West: Homelessness poised to grow everywhere | Morrison County File
Don’t hold your breath. The police fundraising move endorsed by most Minneapolis City Council members continues. No candidate for mayor of Minneapolis in the November election has been called a candidate for public order.
Having said that, it may be time to look for other ways to restore peace to the Twin Cities. If one really wants to get depressed about the situation, I recommend reading “Evicted” by Matthew Desmond. His book, How Milwaukee’s Homeless Came Like This, won the 2017 Pulitzer Prize for Non-Fiction.
What is happening in Milwaukee is undoubtedly similar to what is happening in Minneapolis. Yes, drugs can play a role, but not always. Some homeless people are also dedicated practitioners. Most of the people characterized are single mothers. Their companions are often incarcerated. They may have two or three children before the age of 21 and may have grown up in violent and poor homes themselves.
Either way, they need a place to live. In Minneapolis, the average monthly rent is around $ 1,559. For a one-bedroom unit, the average is $ 1,195. One may be able to get an apartment for something less than that. In 2019, the median rent (different from the average) was $ 1,016.
If they understand the real estate economy, the poor will know that spending more than 30% of their income on rent can condemn them to be âhousing poorâ. Desmond reports that in Milwaukee, it was not uncommon for poor people to spend 70-80% of their income on housing. Many were left with only $ 100-200 a month for things like food, medical bills, bus tickets, etc. If you have a job for $ 12 an hour, say 35 hours a week, that’s $ 21,840 a year. Do the math, and this poor person can afford to pay rent of $ 546 per month (30% of their income) and that assuming their working hours are not reduced, that they have no bills. important to a family member or that they do not cause any damage to property.
Too often, however, something goes wrong and they fall behind on their rent. Desmond writes that in general, the poor do not call the city’s housing inspector if a landlord is late in making repairs, because being behind on rent, the landlord will then come to evict them instead of work with them to get caught up. An eviction on his file makes it even more difficult to find another rental.
Last summer, you may remember, a number of parks in Minneapolis were taken over by the homeless. If you think homelessness is just a subway phenomenon, you are wrong. Homeless people are becoming a challenge everywhere. With house prices soaring during the current boom, you can expect homelessness to increase as the economy slows down as well.
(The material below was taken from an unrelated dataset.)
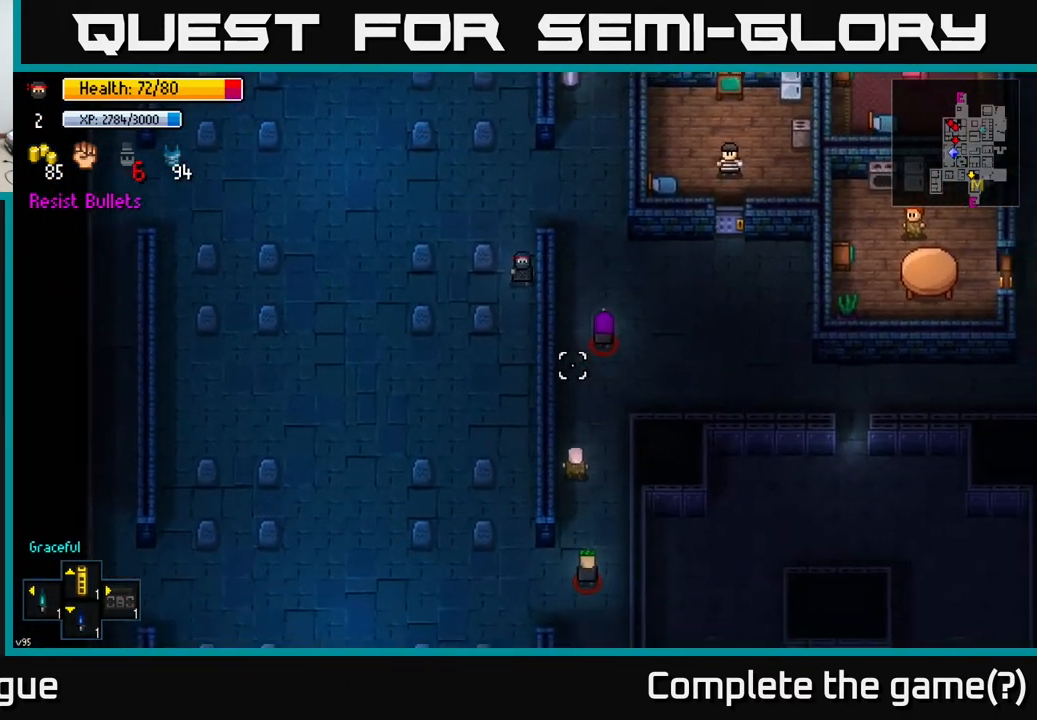
{"buttons": [], "left_stick": "down", "right_stick": "down-right", "events": [[67, "left_stick", "down"]]}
As it stands, a HOME Line study of Minnesota evictions between 2015 and 2017 found that while the eviction rate was 3.3% in the Twin Cities metro, it was still 1.6% in the Greater Minnesota. This represented approximately 16,000 evictions statewide, including 7,750 out of state and 8,250 on the subway. In 13 counties in central Minnesota, the eviction rates were as follows: Wright, 3.53%; Sherburne, 3.27%; Benton, 3.05%; Thousand Lakes, 2.82%; crow’s wing, 2.77%; Morrison, 2.41%; Sweet, 2.39%; Stearns, 1.83%; Kandiyohi, 1.72%; Cass, 1.54%; Wadena, 1.31%; Todd, 1.12%; and Pape, 0.80%. In these 14 counties combined, an average of 1,460 evictions were carried out each year.
Have you ever thought about where these people are going or do you just say, âThey made bad decisions and are suffering the consequences?
For more than a year, Governor Tim Walz has put in place a moratorium on evictions due to the pandemic. In January, the Minnesota Department of Commerce estimated that nearly 70,000 Minnesota residents were behind on their rent. Lawrence McDonough, an assistant law professor at the University of Minnesota, estimates that once the moratorium is lifted, 13,330 eviction notices will be served in the first month. The homeless problem is about to get much bigger.
As Desmond says, a nation is just a collection of towns and villages. A city or a village is just a collection of neighborhoods. And a neighborhood is just a collection of houses. He writes, âAmerica is meant to be a place where you can improve yourself, your family and your community. But this is only possible if you have a stable house.
Deportation takes a toll on the human spirit, leading many people to depression and even suicide. A mother from Milwaukee has moved seven times in two years; is it any wonder that her children have fallen behind in school? Desmond writes: âLosing your home and your possessions and often your job; be stamped with an eviction file and be denied government housing assistance; relocating to degrading housing in poor and dangerous neighborhoods; and suffer increased material hardship, homelessness, depression and illness – these are the fallout from the eviction.
I’m not saying here that we shouldn’t have evictions. Homeowners must also invest in housing. However, when you wonder why crime is increasing, take a look at the housing situations from which these criminals originated.